To correct the Docker issue that prevents running containers from getting notifications when the Docker host updates the hostname:

  1. Query the current docker host hostname:
    hostname
    coreos-1122.3.0
  2. Update the hostname in the Docker host:
    sudo hostname new-coreos-1122.3.0
  3. Find the process id of the Lacework datacollector container:
    sudo docker ps-a
    0123ae6c9bd9 lacework/datacollector:latest “/var/lib/backup/data” 2 hours ago Up
    2 hours datacollector
  4. Find the PID of the Lacework datacollector container:
    sudo docker inspect 0123ae6c9bd9 | grep Pid
    “Pid”: 2897,
    “PidMode”: “host”,
    “PidsLimit”: 0,
  5. Edit the UTS namespace of the Lacework datacollector container, updating it with the new hostname where nsenter is part of the util-linux package.
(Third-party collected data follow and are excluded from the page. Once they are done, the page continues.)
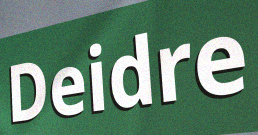
Deidre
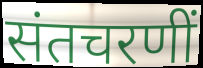
संतचरणीं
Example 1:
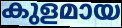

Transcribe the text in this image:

കുളമായ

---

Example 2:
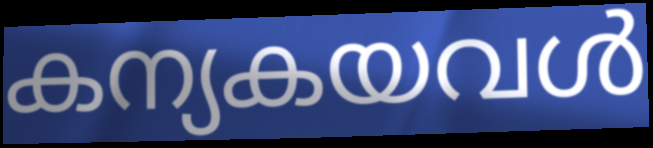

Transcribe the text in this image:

കന്യകയവൾ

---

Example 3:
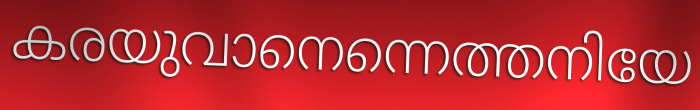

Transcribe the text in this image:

കരയുവാനെന്നെത്തനിയേ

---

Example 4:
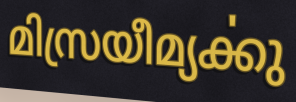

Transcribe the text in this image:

മിസ്രയീമ്യൎക്കു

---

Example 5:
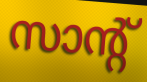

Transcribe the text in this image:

സാന്റ്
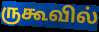
ருகூவில்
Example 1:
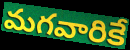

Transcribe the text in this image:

మగవారికే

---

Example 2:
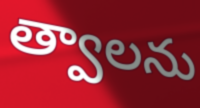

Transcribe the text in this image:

త్వాలను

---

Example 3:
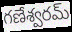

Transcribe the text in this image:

గణేశ్వరమ్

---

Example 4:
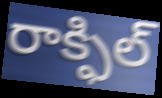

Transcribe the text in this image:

రాక్ఫిల్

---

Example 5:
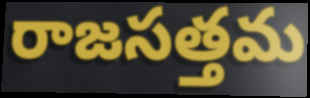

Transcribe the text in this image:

రాజసత్తమ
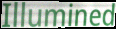
Illumined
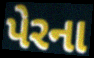
પેરના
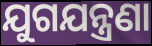
ଯୁଗଯନ୍ତ୍ରଣା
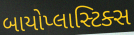
બાયોપ્લાસ્ટિક્સ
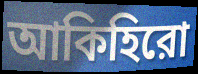
আকিহিরো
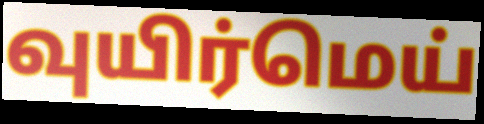
வுயிர்மெய்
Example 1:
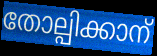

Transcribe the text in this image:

തോല്പിക്കാന്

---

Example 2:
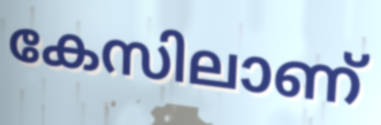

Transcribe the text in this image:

കേസിലാണ്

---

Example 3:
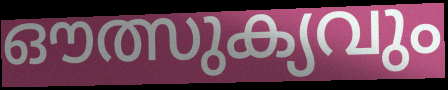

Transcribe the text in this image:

ഔത്സുക്യവും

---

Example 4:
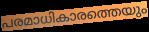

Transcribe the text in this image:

പരമാധികാരത്തെയും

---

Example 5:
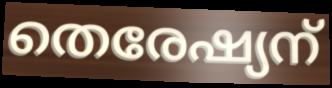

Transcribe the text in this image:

തെരേഷ്യന്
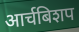
आर्चबिशप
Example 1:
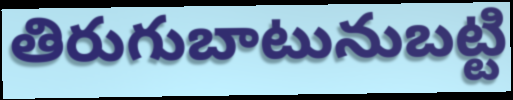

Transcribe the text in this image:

తిరుగుబాటునుబట్టి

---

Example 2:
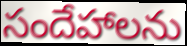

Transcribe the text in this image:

సందేహాలను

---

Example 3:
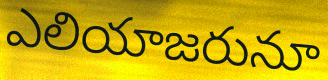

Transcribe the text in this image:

ఎలియాజరునూ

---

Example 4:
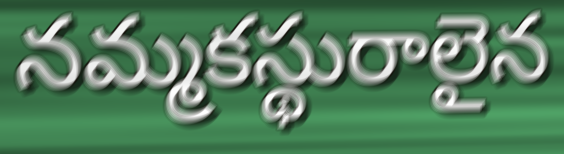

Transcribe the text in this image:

నమ్మకస్థురాలైన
    sudo nsenter --target 2897 --uts hostname new-coreos-1122.3.0
  6. Log in to the Lacework agent container and verify that the new hostname is visible:
      ```
    sudo docker exec -it 0123ae6c9bd9 /bin/bash
    groups: cannot find name for group ID 0
    root@new-coreos-1122:/# hostname
    new-coreos-1122.3.0 12
    ```
    You do not need to restart the Lacework agent container to display the new hostname.